(What is being asked) Return each entry word for word and skip its pictures.

(Material for this task)
Start of Block

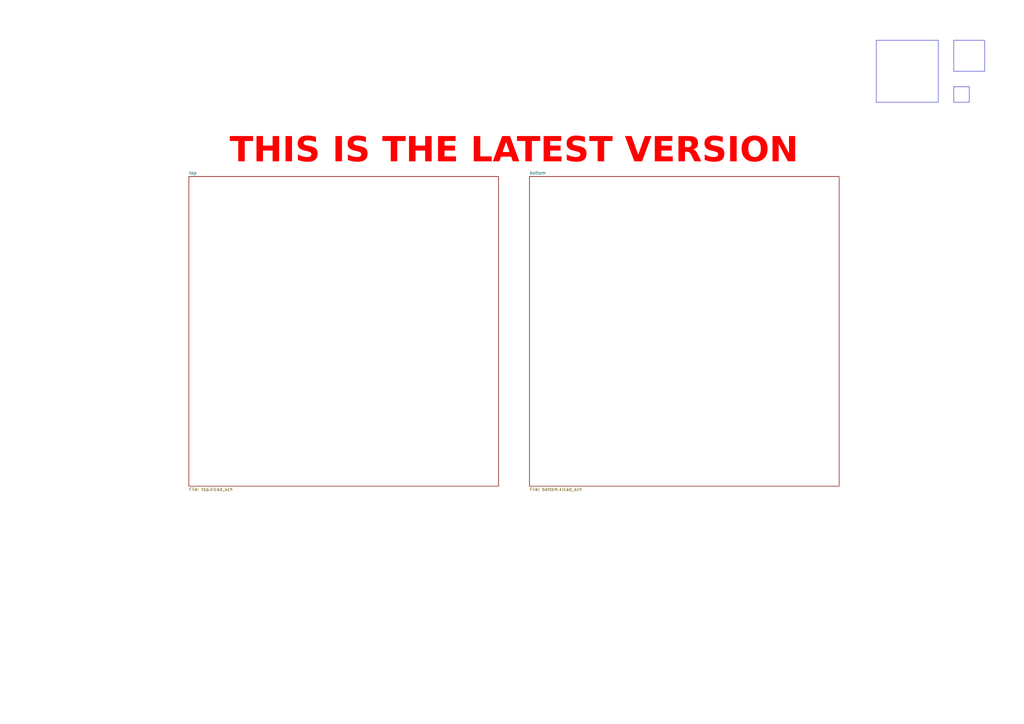
<source format=kicad_sch>
(kicad_sch
	(version 20231120)
	(generator "eeschema")
	(generator_version "8.0")
	(uuid "9b45fe8f-ccde-4083-bbaa-82d9a9454022")
	(paper "A3")
	(title_block
		(title "WWF Super Stars")
		(company "JOTEGO")
		(comment 1 "Leo Tejada")
	)
	(lib_symbols)
	(rectangle
		(start 359.41 16.51)
		(end 384.81 41.91)
		(stroke
			(width 0)
			(type default)
		)
		(fill
			(type none)
		)
		(uuid 05bfc56c-480c-42ae-9657-ba7d0acaeb8c)
	)
	(rectangle
		(start 391.16 16.51)
		(end 403.86 29.21)
		(stroke
			(width 0)
			(type default)
		)
		(fill
			(type none)
		)
		(uuid 281801f3-f6d5-4d36-b561-7c564adbd2d1)
	)
	(rectangle
		(start 391.16 35.56)
		(end 397.51 41.91)
		(stroke
			(width 0)
			(type default)
		)
		(fill
			(type none)
		)
		(uuid cbf49602-ae34-4fa5-b109-202ed2a56ea1)
	)
	(text "THIS IS THE LATEST VERSION"
		(exclude_from_sim no)
		(at 210.82 64.77 0)
		(effects
			(font
				(face "Carlito")
				(size 10.16 10.16)
				(thickness 0.508)
				(bold yes)
				(color 255 0 0 1)
			)
		)
		(uuid "9ce8c6a3-9767-4350-bbfd-a0565e7ac961")
	)
	(sheet
		(at 217.17 72.39)
		(size 127 127)
		(fields_autoplaced yes)
		(stroke
			(width 0.1524)
			(type solid)
		)
		(fill
			(color 0 0 0 0.0000)
		)
		(uuid "004a228e-24de-4680-a954-fe1a8a16228f")
		(property "Sheetname" "bottom"
			(at 217.17 71.6784 0)
			(effects
				(font
					(size 1.27 1.27)
				)
				(justify left bottom)
			)
		)
		(property "Sheetfile" "bottom.kicad_sch"
			(at 217.17 199.9746 0)
			(effects
				(font
					(size 1.27 1.27)
				)
				(justify left top)
			)
		)
		(instances
			(project "wwfsstar"
				(path "/9b45fe8f-ccde-4083-bbaa-82d9a9454022"
					(page "3")
				)
			)
		)
	)
	(sheet
		(at 77.47 72.39)
		(size 127 127)
		(fields_autoplaced yes)
		(stroke
			(width 0.1524)
			(type solid)
		)
		(fill
			(color 0 0 0 0.0000)
		)
		(uuid "196e9cfe-efe3-4c2b-8678-7a6099cf4b06")
		(property "Sheetname" "top"
			(at 77.47 71.6784 0)
			(effects
				(font
					(size 1.27 1.27)
				)
				(justify left bottom)
			)
		)
		(property "Sheetfile" "top.kicad_sch"
			(at 77.47 199.9746 0)
			(effects
				(font
					(size 1.27 1.27)
				)
				(justify left top)
			)
		)
		(instances
			(project "wwfsstar"
				(path "/9b45fe8f-ccde-4083-bbaa-82d9a9454022"
					(page "2")
				)
			)
		)
	)
	(sheet_instances
		(path "/"
			(page "1")
		)
	)
)

</source>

End of Block

(Your solution)
<source format=kicad_sch>
(kicad_sch
	(version 20231120)
	(generator "eeschema")
	(generator_version "8.0")
	(uuid "9b45fe8f-ccde-4083-bbaa-82d9a9454022")
	(paper "A3")
	(title_block
		(title "WWF Super Stars")
		(company "JOTEGO")
		(comment 1 "Leo Tejada")
	)
	(lib_symbols)
	(rectangle
		(start 359.41 16.51)
		(end 384.81 41.91)
		(stroke
			(width 0)
			(type default)
		)
		(fill
			(type none)
		)
		(uuid 05bfc56c-480c-42ae-9657-ba7d0acaeb8c)
	)
	(rectangle
		(start 391.16 16.51)
		(end 403.86 29.21)
		(stroke
			(width 0)
			(type default)
		)
		(fill
			(type none)
		)
		(uuid 281801f3-f6d5-4d36-b561-7c564adbd2d1)
	)
	(rectangle
		(start 391.16 35.56)
		(end 397.51 41.91)
		(stroke
			(width 0)
			(type default)
		)
		(fill
			(type none)
		)
		(uuid cbf49602-ae34-4fa5-b109-202ed2a56ea1)
	)
	(text "THIS IS THE LATEST VERSION"
		(exclude_from_sim no)
		(at 210.82 64.77 0)
		(effects
			(font
				(face "Carlito")
				(size 10.16 10.16)
				(thickness 0.508)
				(bold yes)
				(color 255 0 0 1)
			)
		)
		(uuid "9ce8c6a3-9767-4350-bbfd-a0565e7ac961")
	)
	(sheet
		(at 217.17 72.39)
		(size 127 127)
		(fields_autoplaced yes)
		(stroke
			(width 0.1524)
			(type solid)
		)
		(fill
			(color 0 0 0 0.0000)
		)
		(uuid "004a228e-24de-4680-a954-fe1a8a16228f")
		(property "Sheetname" "bottom"
			(at 217.17 71.6784 0)
			(effects
				(font
					(size 1.27 1.27)
				)
				(justify left bottom)
			)
		)
		(property "Sheetfile" "bottom.kicad_sch"
			(at 217.17 199.9746 0)
			(effects
				(font
					(size 1.27 1.27)
				)
				(justify left top)
			)
		)
		(instances
			(project "wwfsstar"
				(path "/9b45fe8f-ccde-4083-bbaa-82d9a9454022"
					(page "3")
				)
			)
		)
	)
	(sheet
		(at 77.47 72.39)
		(size 127 127)
		(fields_autoplaced yes)
		(stroke
			(width 0.1524)
			(type solid)
		)
		(fill
			(color 0 0 0 0.0000)
		)
		(uuid "196e9cfe-efe3-4c2b-8678-7a6099cf4b06")
		(property "Sheetname" "top"
			(at 77.47 71.6784 0)
			(effects
				(font
					(size 1.27 1.27)
				)
				(justify left bottom)
			)
		)
		(property "Sheetfile" "top.kicad_sch"
			(at 77.47 199.9746 0)
			(effects
				(font
					(size 1.27 1.27)
				)
				(justify left top)
			)
		)
		(instances
			(project "wwfsstar"
				(path "/9b45fe8f-ccde-4083-bbaa-82d9a9454022"
					(page "2")
				)
			)
		)
	)
	(sheet_instances
		(path "/"
			(page "1")
		)
	)
)

</source>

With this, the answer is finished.